By 1964 Geiger became disenchanted with informal abstraction. Her work began to reflect the body's organic forms in a style the art critic Mário Pedrosa referred to as Geiger's "visceral phase." By the late 1960s she felt the need to respond to the sociopolitical climate of her country. She participated in a boycott of the 10th Bienal de São Paulo (1969) and employed collage and assemblage to explore Brazilian identity and notions of the periphery. Cartography and topography soon became important motifs in her work, influenced by her husband, Pedro Geiger, a geographer, and her interest in the division and reallocation of indigenous land. At this time her education in linguistics became central to her visual art. In the 1970s she explored conceptualism and video art. The 1980s saw her renewed interest in painting, while in the 1990s she returned to multimedia sculpture of cartographic forms. In 1987, with the artist, critic, and professor Fernando Cocchiarale (b. 1951), she coauthored Geometric and Informal Abstractionism: The Brazilian Avant-garde in the Fifties, which became a key text for the study of contemporary art in Brazil. Geiger participated in international biennials held in São Paulo (1961, 1963, 1965, 1967, 1981, 1985, 1989, 1998), Venice (1980), Havana (1997), and Porto Alegre, Brazil (1997).
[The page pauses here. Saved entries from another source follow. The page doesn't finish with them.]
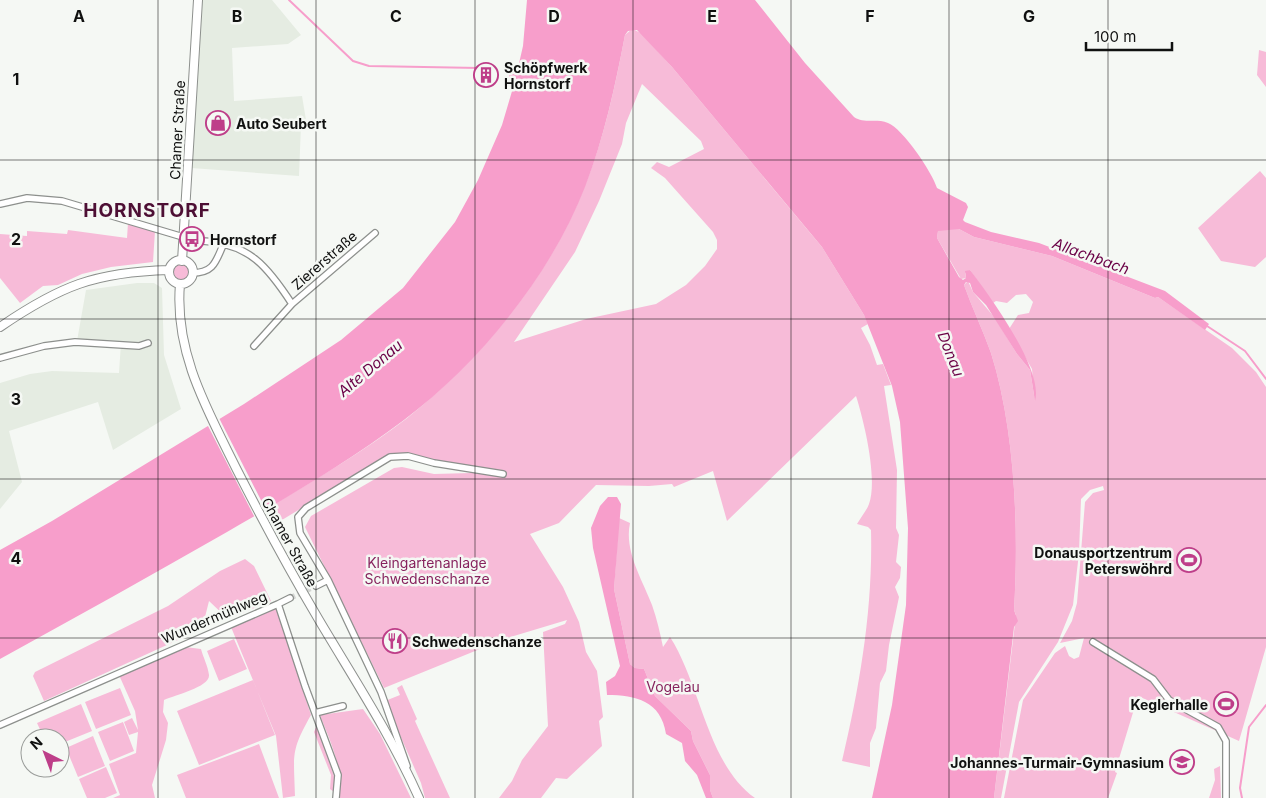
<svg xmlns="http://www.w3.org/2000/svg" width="1266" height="798" viewBox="0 0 1266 798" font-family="Inter,sans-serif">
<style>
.built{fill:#e5ece2}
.green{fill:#f7bbd8;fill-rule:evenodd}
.water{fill:#f79ecb}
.pier{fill:#f5f8f4}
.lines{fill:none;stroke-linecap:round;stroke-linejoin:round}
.stream{stroke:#f79ecb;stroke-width:2}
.street-tunnel{stroke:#d3d5d2;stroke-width:5.5;stroke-dasharray:5.5 3;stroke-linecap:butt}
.street-casing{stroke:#8d908d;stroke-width:8}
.secondary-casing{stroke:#8d908d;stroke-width:10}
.street{stroke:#fff;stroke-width:5.5}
.secondary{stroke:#fff;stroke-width:8}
.grid{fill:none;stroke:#101110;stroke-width:1;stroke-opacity:0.55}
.labels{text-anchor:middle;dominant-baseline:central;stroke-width:5;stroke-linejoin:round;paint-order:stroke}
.poi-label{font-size:14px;font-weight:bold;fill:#101110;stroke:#f5f8f4;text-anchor:start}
.street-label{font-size:14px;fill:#101110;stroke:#f5f8f4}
.park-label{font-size:14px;fill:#87235e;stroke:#f5f8f4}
.water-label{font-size:15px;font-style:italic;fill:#6a0046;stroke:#f5f8f4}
.district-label{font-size:19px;font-weight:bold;letter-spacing:1px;fill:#4d0f34;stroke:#f5f8f4}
.grid-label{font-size:16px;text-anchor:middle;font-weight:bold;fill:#101110;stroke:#f5f8f4;stroke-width:5;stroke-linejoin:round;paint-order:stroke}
</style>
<rect width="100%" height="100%" fill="#f5f8f4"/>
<path class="built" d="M200,0H272L301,35L288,44L232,48L234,101L302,96L306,120L301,124L299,176L191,168Z
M137,283H154L162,288L164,355L181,409L113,450L98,402L9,431L22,482L0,509V383L30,374L52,371L119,373L121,343L77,341L86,290Z"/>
<path class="green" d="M632,29L641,33L672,67L811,234L822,247L864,315L868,324L861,328L870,345L877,365L883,364L891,385L884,386L897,470L896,528L899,535L896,562L901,567L900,578L895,587L899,597L889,645L886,671L880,683L876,728L870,743V767L842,761C860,685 873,609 871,530L868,527L857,524C861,517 867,510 869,504C878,479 864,421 856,396L727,521L713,471L674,487L672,484L649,486L596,485L559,523L530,534L563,587L579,622L586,652L597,671L603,717L599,721L602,746L567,779L556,778L541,798H499L512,781L522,760L548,726L543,632L565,624L567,620L507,638L384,688L305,527L311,516L394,468L402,467L434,474L471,473L469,466L389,455L277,523L269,512L273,505C318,478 364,451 406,419C481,359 549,278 584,188C604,139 615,87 625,35ZM642,84L701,141L704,149L669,167L657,162L651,168L665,178L713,232L717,240V249L705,266L686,285L656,304L586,319L514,342L575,252L599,201L622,144L626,123Z
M1259,50L1266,52V87L1257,75Z
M1260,171L1266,178V257L1255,267L1221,261L1198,228Z
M128,223L155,231L153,262L111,267L82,274L58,285L43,286L20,303L0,278V234L27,236V231L67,234L68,230L127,238Z
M941,229H959L974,237L1052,256L1155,298L1158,297L1232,348L1256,372L1266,387V647L1239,741L1138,696L1115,772L1117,773L1108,798H1004L1023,700L1055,653L1065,646L1069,656L1074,659L1079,657L1084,638L1060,643L1072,621L1077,603L1085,502L1093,493L1104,490L1103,486L1090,490L1081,499L1079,553L1073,605L1058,642L1019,702L1001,798H994L1016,615L1014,610C1019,530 1015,429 991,353C983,330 972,308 964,285L968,281L973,292L995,318L1017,354L1030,370L1035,401L1032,369L1009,329L1018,315L1029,313L1033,302L1026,294L1016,295L1007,303L996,301L993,303L970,270L965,273L966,278L961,279L937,238L938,231Z
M171 272a9 9 0 1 1 18 0a9 9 0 1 1-18 0Z
M619,518L630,523C624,551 642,579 652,605C657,619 660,633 663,647L670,637C701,685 707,764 755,798H713L710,790V775L693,741L691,731L655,696L644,669L635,668L630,664L614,589Z
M245,559L254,566L271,601L228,619L209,601L202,629L44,701L33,676L35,672L168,606L220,571Z
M276,608L311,715C290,752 294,755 295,796L283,798L276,736L231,627Z
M234,639L247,669L219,681L207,651Z
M185,647L201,649C203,657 208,666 209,675C210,687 175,695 164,700L163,712L168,723L166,740L152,785L155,798H113L120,795L109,764L136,753L138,732L129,735L124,722L132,718L138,730L135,711L119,675Z
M253,680L275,735L199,765L177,711Z
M402,685L417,719L415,721L450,798H425L421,783L385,701L400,695L397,688Z
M120,688L131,715L96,729L85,702Z
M81,704L92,731L60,744V738H44L37,723Z
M363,709L380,734L411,798H339C344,769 330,741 320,715Z
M123,722L134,751L110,761L98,732Z
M317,725L335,779L334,792L330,789L331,775L314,732Z
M93,736L105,766L78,777L66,748Z
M259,744L279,798H186L177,775Z
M1220,766L1221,798H1209L1215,780L1214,769Z
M106,767L117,793L105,798H87L79,779Z"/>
<path class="water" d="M527,0H755L805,63L854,117C864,124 877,118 888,123C903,129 932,172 937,188L966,203L968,207L963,220L965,222L991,232L1039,243L1165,291L1209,324L1205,330L1158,297L1155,298L1052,256L974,237L959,229L938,231L937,238L959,277L963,280L966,278L965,271L970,270C990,296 1044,370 1035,401L1030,370L1017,354L986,305L973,292L970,283L966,282L964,285C972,308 983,330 991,353C1015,429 1019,530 1014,610L1018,621L1014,627L994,798H872L892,705L906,605L908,528L900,422L892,386L864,315L822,247L672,67L637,30L628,31L625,35C615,87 604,138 585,187C551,275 479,364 404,420C348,462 288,497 227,532C152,575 76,617 0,659V550L52,521L244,404L341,340L403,288L455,222L478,180L502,125L515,81L508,79L510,71L517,72L523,46Z
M608,497H617L621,504L614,589L630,664L635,668L644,669L655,696L691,731L693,741L710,775V790L713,798H706L697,775L685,761L682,743L666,734C661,701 636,695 607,695L606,682L615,676L620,666L593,548L591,528L600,506Z"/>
<path class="pier" d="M218,416L267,512L255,518L207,424Z"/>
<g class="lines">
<path class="stream" d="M289,0L353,61L369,66L479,68
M1207,326L1245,351L1266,379
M1242,798L1240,788L1249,727L1266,705"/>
<path class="street-tunnel" d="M290,598L316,586"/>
<defs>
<path id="street" d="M0,204L27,198L62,201L183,237
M202,241C249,243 268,267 292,304L375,233
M192,273C215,273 216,260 224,243
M254,346L292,304
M0,358L44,346L75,342L139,346L148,343
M316,586L328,580
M278,604L290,598
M1093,642L1153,679L1169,700L1218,727L1226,741V798
M315,713L343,706
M0,725L278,604L305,686L338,775L336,798
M407,766L381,692L328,580L300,533L298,517L306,508L390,457L408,456L434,463L503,474"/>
<path id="secondary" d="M169 272a12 12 0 1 1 24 0a12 12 0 1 1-24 0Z
M182,261L198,0
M180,284C174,353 208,411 237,470C263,521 290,571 319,620C354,679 391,735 419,798
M0,327C60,286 95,272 169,270"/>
</defs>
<use href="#street" class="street-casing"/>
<use href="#secondary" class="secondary-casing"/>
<use href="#street" class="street"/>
<use href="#secondary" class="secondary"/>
</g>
<path class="grid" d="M158,0V798M316,0V798M475,0V798M633,0V798M791,0V798M949,0V798M1108,0V798M0,160H1266M0,319H1266M0,479H1266M0,638H1266"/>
<defs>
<symbol id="building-ring" viewBox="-11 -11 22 22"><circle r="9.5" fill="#f5f8f4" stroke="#be3e89" stroke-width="1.5"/><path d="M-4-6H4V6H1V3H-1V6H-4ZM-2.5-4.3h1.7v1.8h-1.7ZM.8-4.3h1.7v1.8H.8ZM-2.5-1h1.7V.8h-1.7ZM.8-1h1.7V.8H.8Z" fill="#be3e89"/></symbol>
<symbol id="shop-ring" viewBox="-11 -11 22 22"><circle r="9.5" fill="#f5f8f4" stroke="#be3e89" stroke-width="1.5"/><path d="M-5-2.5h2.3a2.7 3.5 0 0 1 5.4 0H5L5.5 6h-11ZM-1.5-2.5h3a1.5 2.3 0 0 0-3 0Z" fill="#be3e89"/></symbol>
<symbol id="bus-ring" viewBox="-11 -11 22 22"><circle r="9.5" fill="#f5f8f4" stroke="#be3e89" stroke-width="1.5"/><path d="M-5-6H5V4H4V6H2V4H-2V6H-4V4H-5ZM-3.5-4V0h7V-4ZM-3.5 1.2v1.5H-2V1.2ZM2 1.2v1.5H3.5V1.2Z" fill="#be3e89"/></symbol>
<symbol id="stadium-ring" viewBox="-11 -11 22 22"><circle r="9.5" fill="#f5f8f4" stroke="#be3e89" stroke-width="1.5"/><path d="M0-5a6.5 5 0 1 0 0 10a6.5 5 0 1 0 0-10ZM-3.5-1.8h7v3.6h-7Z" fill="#be3e89"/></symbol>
<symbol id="restaurant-ring" viewBox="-11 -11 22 22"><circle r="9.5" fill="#f5f8f4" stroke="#be3e89" stroke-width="1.5"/><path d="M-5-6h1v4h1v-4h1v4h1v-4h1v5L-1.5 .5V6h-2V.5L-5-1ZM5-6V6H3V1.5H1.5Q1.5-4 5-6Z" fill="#be3e89"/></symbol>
<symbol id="school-ring" viewBox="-11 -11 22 22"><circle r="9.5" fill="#f5f8f4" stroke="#be3e89" stroke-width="1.5"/><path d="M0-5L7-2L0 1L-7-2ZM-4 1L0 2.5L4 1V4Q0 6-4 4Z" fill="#be3e89"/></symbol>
</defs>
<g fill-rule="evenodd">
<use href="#building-ring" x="472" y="61" width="28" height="28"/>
<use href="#shop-ring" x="204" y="109" width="28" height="28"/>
<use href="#bus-ring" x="178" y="225" width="28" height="28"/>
<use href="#stadium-ring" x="1175" y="546" width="28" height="28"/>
<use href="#restaurant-ring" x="381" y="627" width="28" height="28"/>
<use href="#stadium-ring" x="1212" y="690" width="28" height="28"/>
<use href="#school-ring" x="1168" y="748" width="28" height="28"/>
</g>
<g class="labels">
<g class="poi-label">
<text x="504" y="67">Schöpfwerk<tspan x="504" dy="16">Hornstorf</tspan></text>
<text x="236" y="123">Auto Seubert</text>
<text x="210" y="239">Hornstorf</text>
<text x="1172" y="552" text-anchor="end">Donausportzentrum<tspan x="1172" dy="16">Peterswöhrd</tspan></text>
<text x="412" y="641">Schwedenschanze</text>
<text x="1208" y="704" text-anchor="end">Keglerhalle</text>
<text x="1164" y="762" text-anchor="end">Johannes-Turmair-Gymnasium</text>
</g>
<g class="street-label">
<text transform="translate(177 130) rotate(-87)">Chamer Straße</text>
<text transform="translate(324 260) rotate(-41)">Ziererstraße</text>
<text transform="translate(290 542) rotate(61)">Chamer Straße</text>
<text transform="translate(214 617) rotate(-23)">Wundermühlweg</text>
</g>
<g class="park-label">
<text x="427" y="562">Kleingartenanlage<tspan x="427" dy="16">Schwedenschanze</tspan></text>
<text x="673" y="686">Vogelau</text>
</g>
<g class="water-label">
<text transform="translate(1091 256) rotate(20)">Allachbach</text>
<text transform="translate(951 354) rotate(68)">Donau</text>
<text transform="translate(370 368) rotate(-40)">Alte Donau</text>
</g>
<g class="district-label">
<text x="147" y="210">HORNSTORF</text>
</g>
</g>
<g class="grid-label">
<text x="79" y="22">A</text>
<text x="237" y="22">B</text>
<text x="396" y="22">C</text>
<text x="554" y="22">D</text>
<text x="712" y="22">E</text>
<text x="870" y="22">F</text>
<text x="1029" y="22">G</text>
<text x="16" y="85">1</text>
<text x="16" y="245">2</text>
<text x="16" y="405">3</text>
<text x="16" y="564">4</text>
</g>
<g transform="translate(45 753) rotate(318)"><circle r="24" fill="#f5f8f4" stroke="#999c99"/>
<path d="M0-4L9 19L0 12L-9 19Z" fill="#be3e89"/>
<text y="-8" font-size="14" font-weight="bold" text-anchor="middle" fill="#101110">N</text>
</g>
<path d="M1086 42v8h86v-8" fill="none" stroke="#101110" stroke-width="2.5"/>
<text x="1094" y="42" font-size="15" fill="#101110" stroke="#f5f8f4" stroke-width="4" paint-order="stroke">100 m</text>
</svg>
She received a John Simon Guggenheim Memorial Foundation Fellowship (1982) and won several awards, including the Bolsa da Fundação Vitae, Prêmio SESC Rio de Fomento à Cultura (2010), and Prêmio Ibram de Arte Contemporânea (2011). Her work is held in important collections, including the Victoria and Albert Museum, London; Centre Pompidou, Paris; Museo Nacional Centro de Arte Reina Sofía, Madrid; Museum of Modern Art, New York; and J. Paul Getty Museum, Los Angeles.
—Courtney Smith
Selected Solo Exhibitions
1995 O mundo talvez—Olam ulay, Galería Joel Edelstein Arte Contemporânea, Rio de Janeiro
1996–97 Anna Bella Geiger: Constelações, Museu de Arte Moderna do Rio de Janeiro (traveled)
2005 On a Certain Piece of Land, Red Gate Gallery, Beijing
2005 Works in Archipelago, Paço Imperial, Rio de Janeiro
2009 Anna Bella Geiger: Videos, 1974–2009, Oi Futuro, Rio de Janeiro
Selected Bibliography
Cocchiarale, Fernando. Anna Bella Geiger: Constelações. Rio de Janeiro: Museu de Arte Moderna, 1996.
Jaremtchuk, Dária. Anna Bella Geiger: Passagens conceituais. Belo Horizonte, Brazil: C/Arte, 2007.
Navas, Adolfo, ed. Anna Bella Geiger: Fotografia além da fotografia, 1972–2008. Brasilia: Caixa Cultural Brasília, 2010.
———, ed. Anna Bella Geiger: Territorios, passagens, situações. Rio de Janeiro: Casa da Palavra, 2007.